Tudo ali tinha ar de recomeço naquela manhã de domingo. Caras novas. Ingredientes inéditos. Palavras que pela primeira vez emergiam. Mas não era difícil constatar o que movia aquela gente: paixão. Cada um ao seu modo, a maioria declarava como hobby a conexão ao mundo cervejeiro. Mas havia quem planejasse literalmente uma guinada. Então, duas respostas concentraram a atenção após a pergunta simples, ainda que cheia de significados:
– Por que, afinal, estão aqui?
Depois de boa parte falar da sincera e dedicada entrega à produção nas panelinhas caseiras, a garota ruiva meio que desconcertou o grupo.
– Vim pra mudar minha vida.
Uauuuu!! Falou de um jeito tão espontâneo, que todos os rostos se voltaram a ela. Alguns atônitos. Outros, incrédulos. Uma das coordenadoras quebrou o gelo.
– Mas como exatamente? Conta pra gente.
Ela não titubeou
– Quero produzir cervejas mágicas, que encantem o mundo.
Fez-se silêncio. Um aluno brincou:
– Mas só isso?
Ana não teria mais que 18 anos. Determinada desde sempre. Aos 12, sonhava ser arquiteta para trabalhar com projetos solidários em comunidades carentes. E não se desviou. A atmosfera de surpresa ainda pairava por lá, quando foi a vez de outro candidato a cervejeiro deixar a turma sem chão.
– Vim aqui em busca de uma história de amor.
Opsss!!! Como assim? A mestre esperou as gargalhadas cessarem.
– Agora fala sério.
– É isso mesmo. Quero uma namorada. E se der pra aprender um pouquinho sobre cerveja, beleza.
A galera sem levar a sério, uns julgando até heresia, a mestre intercedeu de novo.
– Tem certeza de que não errou o endereço?
A reação meio tosca, meio “me pega no colo”, acabou por descontrair o ambiente:
– Tenho não. Nunca tenho. Mas deixa eu contar um caso rapidinho?
Gente com a mão no queixo.
– Levei umas artesanais pra casa de uma amiga. Bebemos. Conversamos. Ela colocou as cartas de tarô...
Aí, o burburinho impediu que ele prosseguisse. E a coordenadora já suplicando:
– Bora, pessoal, concentrar no essencial.
Pareceu filme. Grupinhos se diluindo pro contato inaugural com o malte, a apresentação do lúpulo, as introduções preliminares sobre leveduras, quem fica lado a lado? E conferindo textura e composição naquela saca de grãos, eis que as mãos se cruzam, num roteiro quase novelesco. A ponto de sentirem o calor mútuo da pele. Ah, pele!! Estilo câmera lenta, olho no olho, sorrisos trocados. Cumplicidade.

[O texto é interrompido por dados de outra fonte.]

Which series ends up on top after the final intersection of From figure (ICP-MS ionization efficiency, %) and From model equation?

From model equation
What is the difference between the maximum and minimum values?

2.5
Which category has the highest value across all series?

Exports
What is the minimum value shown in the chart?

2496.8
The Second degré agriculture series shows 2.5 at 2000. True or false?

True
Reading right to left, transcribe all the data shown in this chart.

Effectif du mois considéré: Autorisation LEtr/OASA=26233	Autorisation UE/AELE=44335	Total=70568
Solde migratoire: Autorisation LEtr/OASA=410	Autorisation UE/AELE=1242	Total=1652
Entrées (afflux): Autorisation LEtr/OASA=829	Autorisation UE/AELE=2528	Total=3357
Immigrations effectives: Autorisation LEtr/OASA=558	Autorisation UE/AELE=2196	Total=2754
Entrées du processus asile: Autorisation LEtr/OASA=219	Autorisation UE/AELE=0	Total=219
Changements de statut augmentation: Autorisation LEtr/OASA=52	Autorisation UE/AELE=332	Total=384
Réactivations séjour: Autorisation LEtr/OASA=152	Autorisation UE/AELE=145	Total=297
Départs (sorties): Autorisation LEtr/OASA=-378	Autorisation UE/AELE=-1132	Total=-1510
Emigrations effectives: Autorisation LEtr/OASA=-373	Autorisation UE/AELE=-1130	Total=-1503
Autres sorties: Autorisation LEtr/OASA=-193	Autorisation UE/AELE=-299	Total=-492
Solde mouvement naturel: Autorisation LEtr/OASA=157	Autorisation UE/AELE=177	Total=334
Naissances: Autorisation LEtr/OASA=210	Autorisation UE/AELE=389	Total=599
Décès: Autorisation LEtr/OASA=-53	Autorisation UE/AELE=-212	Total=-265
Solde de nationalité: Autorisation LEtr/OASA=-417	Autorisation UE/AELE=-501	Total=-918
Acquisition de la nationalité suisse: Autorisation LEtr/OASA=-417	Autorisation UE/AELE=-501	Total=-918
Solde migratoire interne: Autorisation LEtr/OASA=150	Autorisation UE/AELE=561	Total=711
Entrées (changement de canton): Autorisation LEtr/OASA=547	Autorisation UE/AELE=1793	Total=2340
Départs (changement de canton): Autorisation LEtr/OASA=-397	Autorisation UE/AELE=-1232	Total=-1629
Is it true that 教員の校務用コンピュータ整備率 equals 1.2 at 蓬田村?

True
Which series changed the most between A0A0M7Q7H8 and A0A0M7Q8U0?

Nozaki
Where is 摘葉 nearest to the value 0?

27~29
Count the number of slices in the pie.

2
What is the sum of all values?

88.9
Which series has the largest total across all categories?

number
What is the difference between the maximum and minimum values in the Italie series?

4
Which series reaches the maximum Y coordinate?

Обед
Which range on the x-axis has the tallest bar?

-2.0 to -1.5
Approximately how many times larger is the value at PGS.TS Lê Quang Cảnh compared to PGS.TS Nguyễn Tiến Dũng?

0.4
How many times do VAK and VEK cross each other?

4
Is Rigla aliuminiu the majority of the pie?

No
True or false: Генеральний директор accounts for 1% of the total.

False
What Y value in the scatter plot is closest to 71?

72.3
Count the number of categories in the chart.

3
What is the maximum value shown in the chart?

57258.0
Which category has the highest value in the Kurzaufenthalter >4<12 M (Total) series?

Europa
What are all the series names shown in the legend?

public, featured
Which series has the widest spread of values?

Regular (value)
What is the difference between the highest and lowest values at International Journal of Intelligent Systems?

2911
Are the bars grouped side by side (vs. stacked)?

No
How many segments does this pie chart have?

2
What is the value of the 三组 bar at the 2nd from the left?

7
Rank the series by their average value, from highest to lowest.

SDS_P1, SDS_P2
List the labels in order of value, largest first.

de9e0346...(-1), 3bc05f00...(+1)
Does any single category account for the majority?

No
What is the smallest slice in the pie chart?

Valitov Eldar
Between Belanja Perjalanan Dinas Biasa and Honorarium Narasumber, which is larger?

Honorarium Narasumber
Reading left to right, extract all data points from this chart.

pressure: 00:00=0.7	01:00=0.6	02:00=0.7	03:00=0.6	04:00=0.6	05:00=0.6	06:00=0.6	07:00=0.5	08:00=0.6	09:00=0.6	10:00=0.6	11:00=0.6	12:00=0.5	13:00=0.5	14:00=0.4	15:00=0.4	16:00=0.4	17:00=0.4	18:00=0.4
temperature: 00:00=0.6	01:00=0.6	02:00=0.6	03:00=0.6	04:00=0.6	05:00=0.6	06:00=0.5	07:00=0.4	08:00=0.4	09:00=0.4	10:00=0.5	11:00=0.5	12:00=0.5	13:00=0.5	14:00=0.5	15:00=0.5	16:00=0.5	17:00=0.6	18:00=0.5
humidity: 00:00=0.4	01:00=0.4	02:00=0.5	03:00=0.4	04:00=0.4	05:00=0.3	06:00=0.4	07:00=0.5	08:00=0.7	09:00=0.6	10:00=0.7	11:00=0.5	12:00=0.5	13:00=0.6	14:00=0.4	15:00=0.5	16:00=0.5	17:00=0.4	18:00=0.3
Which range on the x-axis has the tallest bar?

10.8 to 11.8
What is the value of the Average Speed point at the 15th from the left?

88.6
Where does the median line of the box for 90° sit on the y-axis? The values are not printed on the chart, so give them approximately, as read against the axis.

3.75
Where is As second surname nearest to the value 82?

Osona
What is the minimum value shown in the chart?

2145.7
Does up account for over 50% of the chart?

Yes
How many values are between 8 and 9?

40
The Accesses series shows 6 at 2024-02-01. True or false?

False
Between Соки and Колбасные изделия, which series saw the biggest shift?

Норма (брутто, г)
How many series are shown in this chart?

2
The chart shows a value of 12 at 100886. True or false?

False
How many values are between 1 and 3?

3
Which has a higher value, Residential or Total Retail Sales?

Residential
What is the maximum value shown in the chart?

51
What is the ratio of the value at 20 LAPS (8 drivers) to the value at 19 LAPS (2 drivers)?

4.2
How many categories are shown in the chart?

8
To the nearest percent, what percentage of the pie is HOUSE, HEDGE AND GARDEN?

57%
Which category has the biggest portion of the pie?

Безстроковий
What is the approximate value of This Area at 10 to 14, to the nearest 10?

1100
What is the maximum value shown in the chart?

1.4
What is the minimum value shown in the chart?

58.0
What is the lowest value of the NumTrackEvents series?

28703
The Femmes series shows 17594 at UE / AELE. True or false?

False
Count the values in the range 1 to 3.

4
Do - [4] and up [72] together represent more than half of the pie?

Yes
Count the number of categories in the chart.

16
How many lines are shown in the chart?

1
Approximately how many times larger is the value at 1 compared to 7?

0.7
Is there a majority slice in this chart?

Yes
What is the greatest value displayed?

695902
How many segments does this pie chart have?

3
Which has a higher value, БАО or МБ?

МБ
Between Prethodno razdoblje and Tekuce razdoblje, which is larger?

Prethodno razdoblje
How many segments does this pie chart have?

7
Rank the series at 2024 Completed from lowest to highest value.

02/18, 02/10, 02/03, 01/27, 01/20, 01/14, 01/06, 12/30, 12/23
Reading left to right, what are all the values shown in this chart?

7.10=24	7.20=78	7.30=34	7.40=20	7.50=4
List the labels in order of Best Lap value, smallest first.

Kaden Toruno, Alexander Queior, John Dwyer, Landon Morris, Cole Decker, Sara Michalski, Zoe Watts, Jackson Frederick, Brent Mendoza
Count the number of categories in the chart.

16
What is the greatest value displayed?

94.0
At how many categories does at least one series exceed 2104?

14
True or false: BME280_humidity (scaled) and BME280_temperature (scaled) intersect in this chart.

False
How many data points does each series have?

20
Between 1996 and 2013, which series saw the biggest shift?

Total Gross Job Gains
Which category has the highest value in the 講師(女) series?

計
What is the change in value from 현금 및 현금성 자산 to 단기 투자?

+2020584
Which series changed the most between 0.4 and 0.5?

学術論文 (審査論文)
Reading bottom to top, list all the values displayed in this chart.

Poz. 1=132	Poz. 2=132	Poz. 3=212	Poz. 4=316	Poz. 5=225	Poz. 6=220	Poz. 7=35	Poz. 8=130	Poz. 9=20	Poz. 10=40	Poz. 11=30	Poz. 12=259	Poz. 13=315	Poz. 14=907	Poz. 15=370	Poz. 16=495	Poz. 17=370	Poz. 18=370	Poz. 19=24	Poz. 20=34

– Prazer. Sou Beto. E já sei. Você é a garota da carta do tarô. Adivinhei?
Era um instante em que, em meio a tanta gente, rolava a sensação de terem se metido num mundo só deles, semicongelados. Um mirando o outro.
Foi a mestre cervejeira quem, bem-humorada, quebrou o encanto:
– Os pombinhos autorizam o recomeço da aula?
Um leve desconcerto, e logo mergulharam no universo em que reinavam enzimas, aminoácidos... Entre um e outro respiro, foram se descobrindo. Ela amava as Witbier. Ele, as Porter. Ela adorava o Caraça. Ele, Bonito. Ela se dobrava ao blues. Ele, ao samba raiz. Ela, caminhada. Ele, pedal.
Mas algumas verdades só vieram à tona alguns anos depois. Ela com suas cervejas mágicas e projetos de arquitetura a pleno vapor. Ele ricamente inventivo nas receitas. Véspera de Dia dos Namorados, entre um brinde e outro, ambos adoravam recontar sobre a manhã em que se conheceram. Até que Beto finalmente revelou:
– Sabe aquela história de estar ali no curso em busca de amor? Era charme. Só pra te atrair. Tinha certeza, desde o primeiro momento, de que era você.
Piegas? Jeito nenhum. Ela se deixou emocionar, tascou-lhe um beijo quente. Abriram mais uma artesanal.
– Ah, amor, viu aquela taça linda que eu trouxe de Londres? Tá sumida faz tempo.
Ela, recolhida como quem escondesse um segredo.
– Posso te contar um pequeno desastre?